What do renting an apartment and finding a parking space have in common?
Both can be formulated as optimal stopping problems.
Optimal stopping is concerned with choosing the best time to take a specified action (e.g. rent or park) to maximize a reward (better apartment or parking spot). There are many known solutions for optimal stopping problems with simple assumptions. Below we will discuss a few that can be useful in practice.
Renting
Have you ever tried to rent an apartment in a city like San Francisco or Berlin? Legend has it the apartment usually goes to the person who can physically force the check on the landlord first. If you do not make a decision right away, the apartment will be gone from the market. For simplicity, let’s further assume that you have no knowledge of the market and can only rank the apartments you have seen. What should you do to improve your chances of getting the best apartment you can?
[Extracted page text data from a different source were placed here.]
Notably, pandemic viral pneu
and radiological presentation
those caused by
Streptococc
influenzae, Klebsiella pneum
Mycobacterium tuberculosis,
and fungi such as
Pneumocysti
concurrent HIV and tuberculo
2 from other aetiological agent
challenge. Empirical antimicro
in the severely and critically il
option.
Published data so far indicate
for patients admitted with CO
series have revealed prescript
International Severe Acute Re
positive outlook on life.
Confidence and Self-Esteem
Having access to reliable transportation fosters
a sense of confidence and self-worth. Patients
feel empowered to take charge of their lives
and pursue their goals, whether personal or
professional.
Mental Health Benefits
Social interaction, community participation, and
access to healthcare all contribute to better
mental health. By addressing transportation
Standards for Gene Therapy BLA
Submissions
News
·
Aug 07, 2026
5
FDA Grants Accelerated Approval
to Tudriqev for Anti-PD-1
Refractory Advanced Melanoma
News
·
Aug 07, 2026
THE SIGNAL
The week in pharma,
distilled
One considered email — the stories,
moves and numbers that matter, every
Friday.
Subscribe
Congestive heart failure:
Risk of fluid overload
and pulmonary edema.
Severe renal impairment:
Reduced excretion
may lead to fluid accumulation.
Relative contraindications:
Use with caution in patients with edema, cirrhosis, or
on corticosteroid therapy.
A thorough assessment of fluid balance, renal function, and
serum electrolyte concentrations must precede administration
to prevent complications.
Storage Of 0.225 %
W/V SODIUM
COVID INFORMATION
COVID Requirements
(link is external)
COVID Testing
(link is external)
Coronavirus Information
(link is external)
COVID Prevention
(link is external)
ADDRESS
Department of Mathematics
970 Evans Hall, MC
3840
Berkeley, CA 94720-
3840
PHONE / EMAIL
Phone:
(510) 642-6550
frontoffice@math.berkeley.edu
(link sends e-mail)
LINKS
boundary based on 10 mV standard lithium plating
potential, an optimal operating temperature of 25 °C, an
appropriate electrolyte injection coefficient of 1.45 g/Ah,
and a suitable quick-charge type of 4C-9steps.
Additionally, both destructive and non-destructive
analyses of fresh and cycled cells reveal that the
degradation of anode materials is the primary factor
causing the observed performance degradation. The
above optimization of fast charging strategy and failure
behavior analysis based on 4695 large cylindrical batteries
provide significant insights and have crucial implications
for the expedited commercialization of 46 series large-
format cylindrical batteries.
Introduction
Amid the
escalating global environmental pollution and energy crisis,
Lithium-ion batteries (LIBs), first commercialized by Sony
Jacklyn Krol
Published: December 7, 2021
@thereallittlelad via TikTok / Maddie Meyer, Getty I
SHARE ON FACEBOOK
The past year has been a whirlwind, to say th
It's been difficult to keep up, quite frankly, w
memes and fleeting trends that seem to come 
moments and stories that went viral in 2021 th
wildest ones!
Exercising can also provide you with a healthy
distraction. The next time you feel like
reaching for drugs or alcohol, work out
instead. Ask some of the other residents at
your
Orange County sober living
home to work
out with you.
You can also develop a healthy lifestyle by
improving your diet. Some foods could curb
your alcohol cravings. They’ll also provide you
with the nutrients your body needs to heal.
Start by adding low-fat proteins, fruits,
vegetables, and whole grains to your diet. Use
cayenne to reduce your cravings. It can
The answer is surprisingly simple - look at the first 37%, and then rent the first one better than the best so far. This will give you a 37% chance of getting the best apartment out of all you had planned to check out. For example, if you planned to visit 100 apartments, then you should look at the first 37 (but not rent) and then rent the first one that is better than all the previous apartments.
Parking
Let’s discuss a different setting. You are driving up a long one-way street and would like to park as close as possible to your final destination. Let’s further assume that you have an idea about the parking space occupancy rate on this street. When should you stop looking and park the car?
| Occupancy (%) | Stop looking at this many spaces away |
|---|---|
| 0 | 0 |
| 50 | 1 |
| 75 | 3 |
| 90 | 7 |
| 95 | 14 |
| 99 | 69 |
| 99.9 | 693 |
Conclusion
This post is inspired by Algorithms to Live By, which has a more detailed discussion of optimal stopping as well as many other useful algorithms.